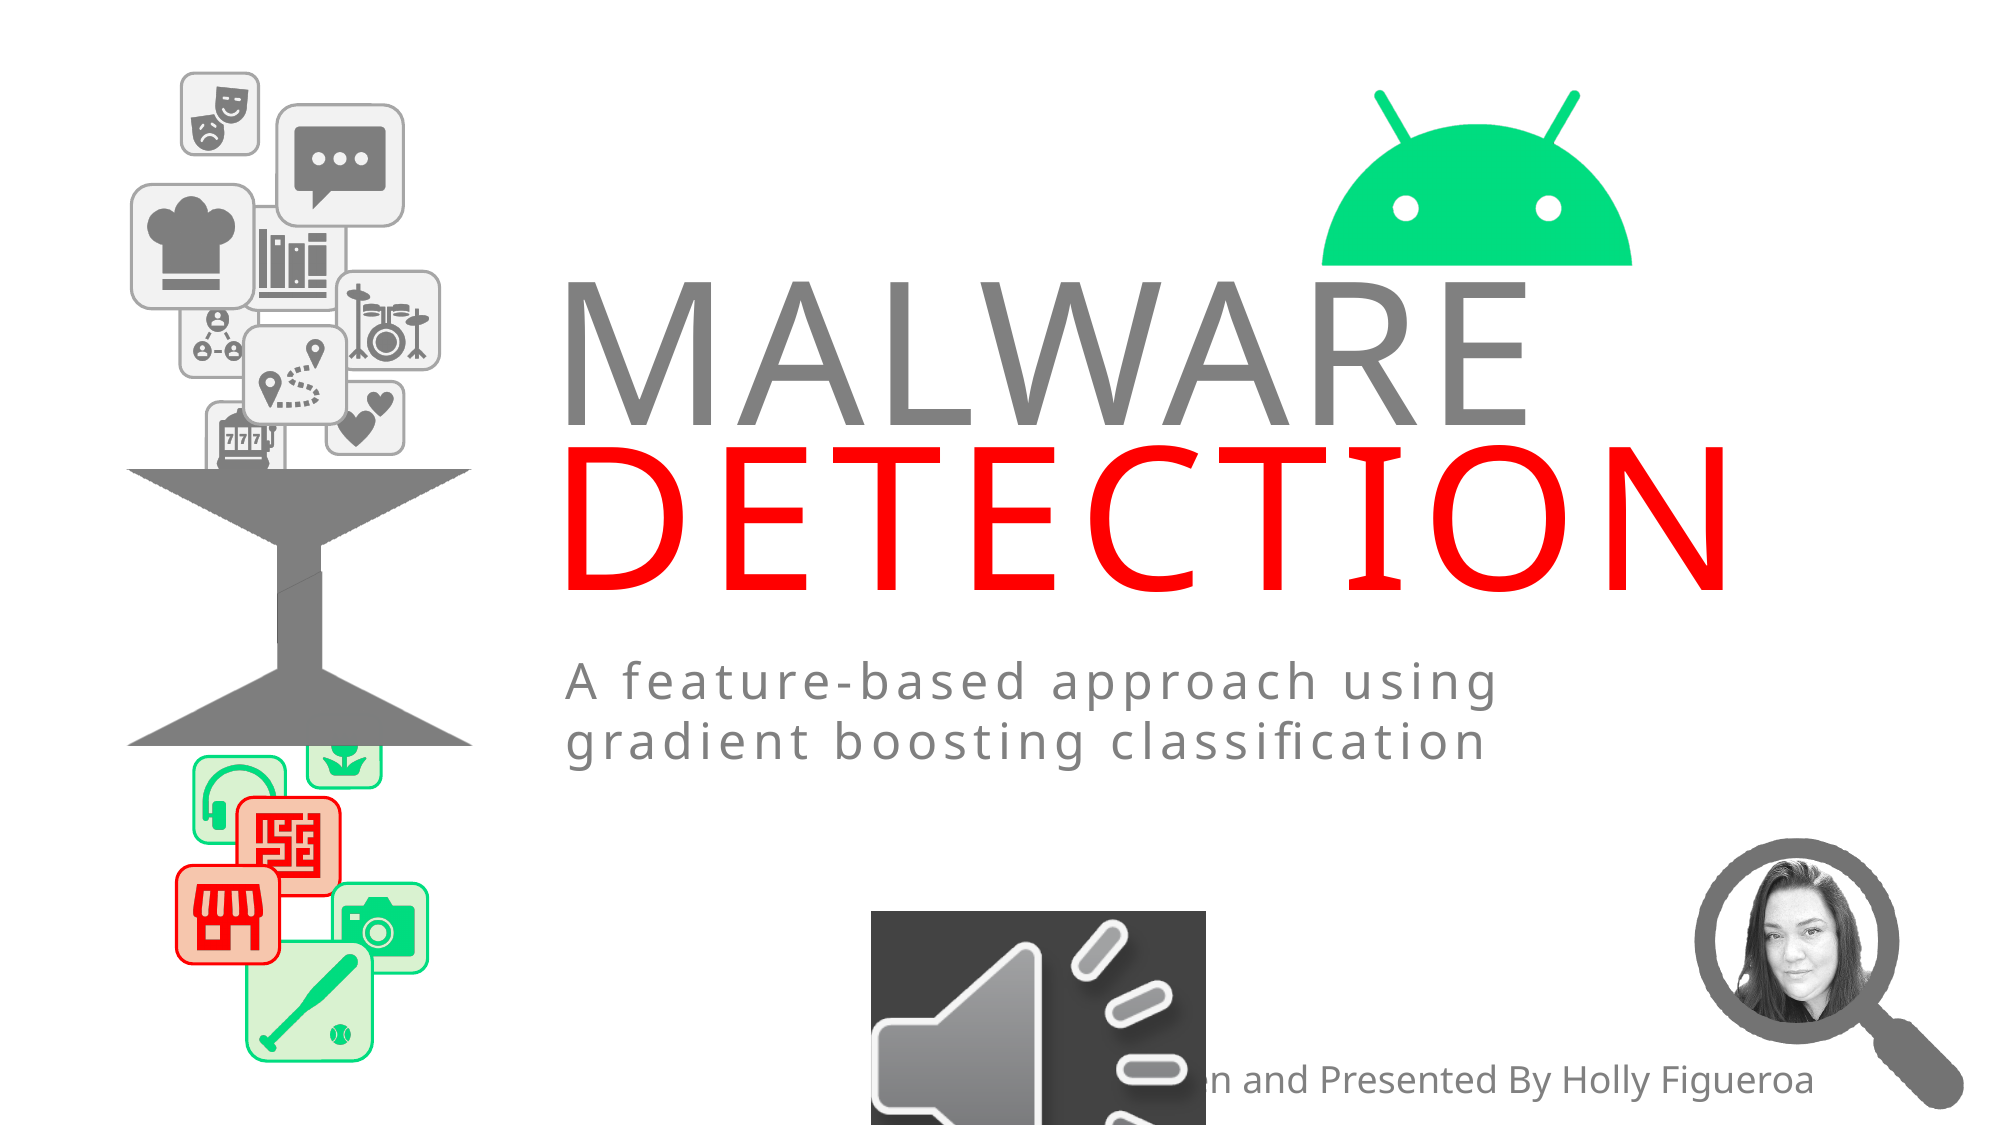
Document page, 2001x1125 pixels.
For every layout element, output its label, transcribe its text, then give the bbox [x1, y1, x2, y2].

text_box A feature-based approach using gradient boosting classification [550, 642, 1623, 778]
text_box Written and Presented By Holly Figueroa [1208, 1048, 1664, 1109]
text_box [63, 72, 535, 1062]
picture [869, 909, 1208, 1125]
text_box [535, 217, 1928, 642]
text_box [1664, 807, 1992, 1125]
picture [1280, 12, 1675, 369]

++++++++++

== Task prompt ==
Exactly the lines from the one containing "For every layout" through the final line of the records must appear in your reply, and no others.

== Completed exercise ==
For every layout element, output its label, transcribe its text, then give the bbox [x1, y1, x2, y2].

text_box A feature-based approach using gradient boosting classification [550, 642, 1623, 778]
text_box Written and Presented By Holly Figueroa [1208, 1048, 1664, 1109]
text_box [63, 72, 535, 1062]
picture [869, 909, 1208, 1125]
text_box [535, 217, 1928, 642]
text_box [1664, 807, 1992, 1125]
picture [1280, 12, 1675, 369]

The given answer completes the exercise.